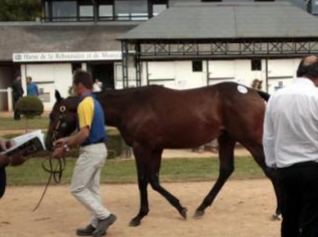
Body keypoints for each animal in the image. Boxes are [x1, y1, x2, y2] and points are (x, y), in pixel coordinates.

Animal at [46, 82, 280, 227]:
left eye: (55, 115)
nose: (50, 143)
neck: (130, 105)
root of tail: (252, 91)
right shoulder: (155, 149)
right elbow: (154, 180)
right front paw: (181, 208)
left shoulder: (141, 147)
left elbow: (143, 180)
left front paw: (139, 216)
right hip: (226, 138)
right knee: (226, 169)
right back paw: (201, 208)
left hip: (251, 140)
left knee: (270, 171)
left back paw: (278, 211)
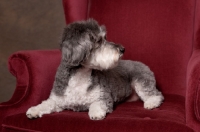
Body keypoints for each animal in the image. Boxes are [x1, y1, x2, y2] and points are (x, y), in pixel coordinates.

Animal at [26, 18, 164, 120]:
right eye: (98, 41)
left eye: (105, 38)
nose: (122, 49)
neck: (80, 77)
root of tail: (143, 64)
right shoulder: (57, 99)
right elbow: (46, 103)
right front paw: (34, 110)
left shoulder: (104, 97)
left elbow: (97, 104)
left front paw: (96, 112)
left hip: (142, 82)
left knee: (157, 95)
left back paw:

++++++++

▶ Task directions
Please reproduce the listing word for word, but only from the line that contains "left elbow: (97, 104)" to its last line, inclusive.

▶ Response to this task
left elbow: (97, 104)
left front paw: (96, 112)
left hip: (142, 82)
left knee: (157, 95)
left back paw:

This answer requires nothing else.